Bedrest is recommended for the first 24 hours following
vertebroplasty, though you can get up to use the bathroom. Increase
your activity gradually and resume all your regular medications. If you
take blood thinners, check with your doctor, but you may be able to
restart them the day after the procedure.
Who interprets the results and how do I get them? Back to Top Most
patients are able to bear weight very soon after undergoing
vertebroplasty. They can get up to walk after resting in bed for about
an hour afterward and the interventional radiologist can often tell at
that point if the procedure was successful. In some cases, it can take
a few days for the doctor to be able to make this assessment.
Usually, patients will receive follow-up phone calls within the
first week after vertebroplasty to check on their progress and answer
any questions. The referring physician or primary care provider
provides follow-up care.
What are the benefits vs. risks? Back to Top
Benefits
- Because the pain of a compression fracture is alleviated
by vertrebroplasty, patients feel significant relief almost
immediately.
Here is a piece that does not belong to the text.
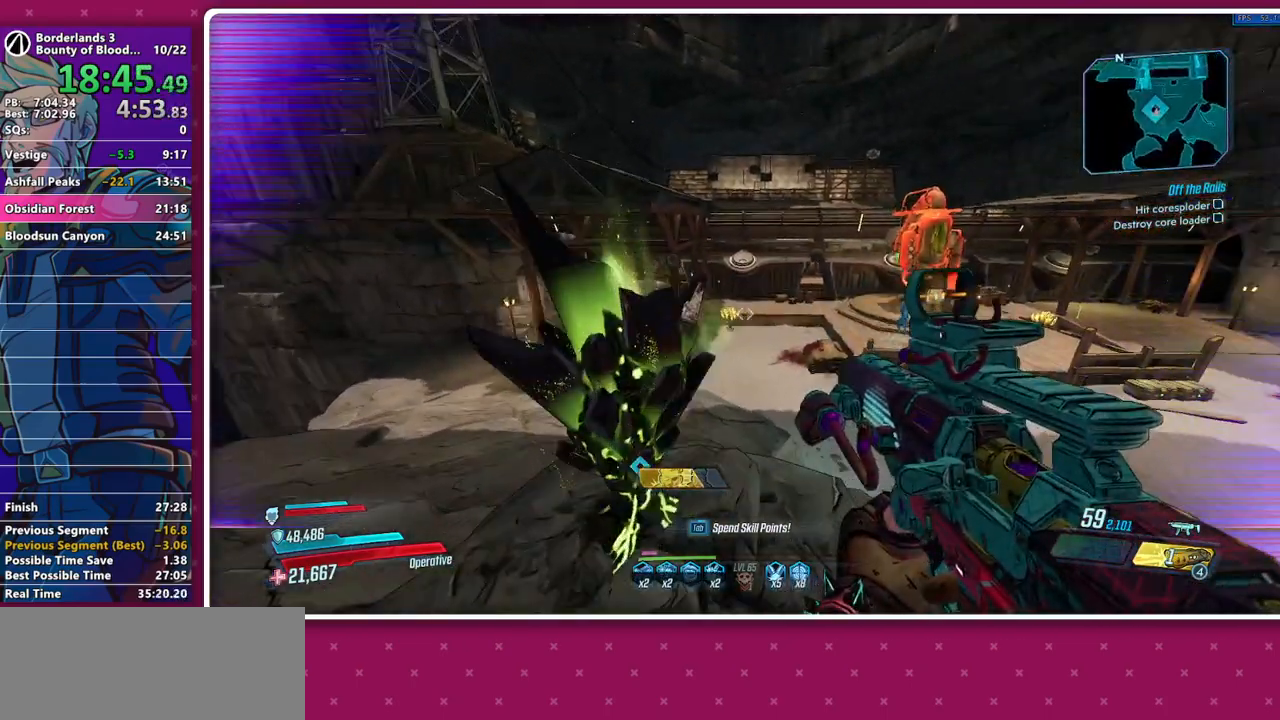
{"keys": ["d", "s"], "mouse": [], "events": [[50, "a", "up"], [50, "w", "up"], [150, "b", "down"], [233, "b", "up"], [383, "s", "down"], [433, "d", "down"]]}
After just a few weeks, two-thirds of patients are able to
lower their doses of pain medication significantly. Many patients
become symptom-free.
- About 75 percent of patients
regain lost mobility and become more active, which helps combat
osteoporosis. After vertebroplasty, patients who had been immobile can
get out of bed, reducing their risk of pneumonia. Increased activity
builds more muscle strength, further encouraging mobility.
Risks
Usually, vertebroplasty is a safe and effective procedure.
- A small amount of orthopedic cement can leak out of the
vertebral body. This does not usually cause a serious problem, unless
the leakage moves into a potentially dangerous location such as the
spinal canal.
- Other possible complications include
infection, bleeding, increased back pain and neurological symptoms such
as numbness or tingling. Paralysis is extremely rare. Sometimes the
procedure causes another fracture in the spine or ribs.
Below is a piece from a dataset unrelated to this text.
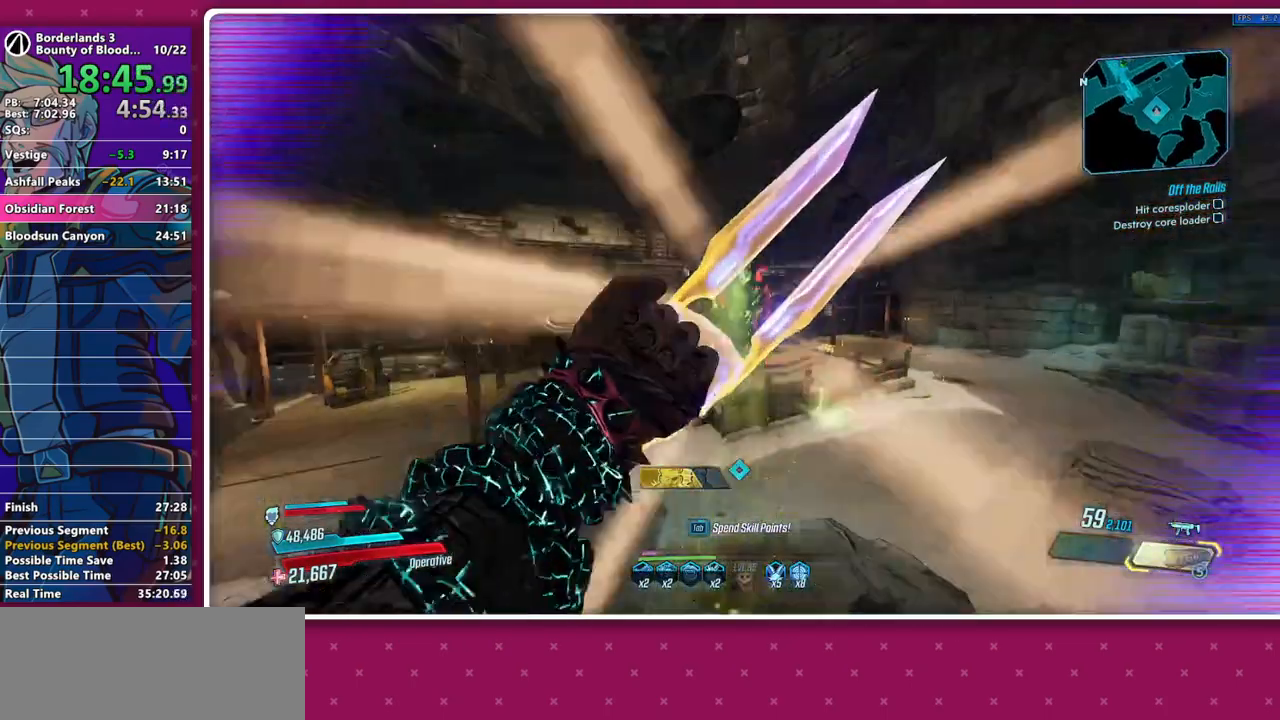
{"keys": [], "mouse": [], "events": [[17, "s", "up"], [67, "d", "up"], [200, "d", "down"], [300, "d", "up"]]}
What are the limitations of Vertebroplasty? Back to Top
- Vertebroplasty is not used for herniated disks or arthritic back pain.
- Vertebroplasty
is not generally recommended for otherwise healthy younger patients,
mostly because there is limited experience with cement in a vertebral
body for longer time periods.
- The procedure cannot
serve as a preventive treatment to help patients with osteoporosis
avoid future fractures. It is used only to repair a known, non-healing
compression fracture.
- Vertebroplasty will not correct an osteoporosis-induced curvature of the spine, but it may keep the curvature from worsening.
- It
may be difficult for someone with severe emphysema or other lung
disease to lie facedown for the one to two hours vertebroplasty
requires. The healthcare team will try to make special accommodations
for a patient with this type of condition.
- Patients with a healed vertebral fracture are not candidates for vertebroplasty.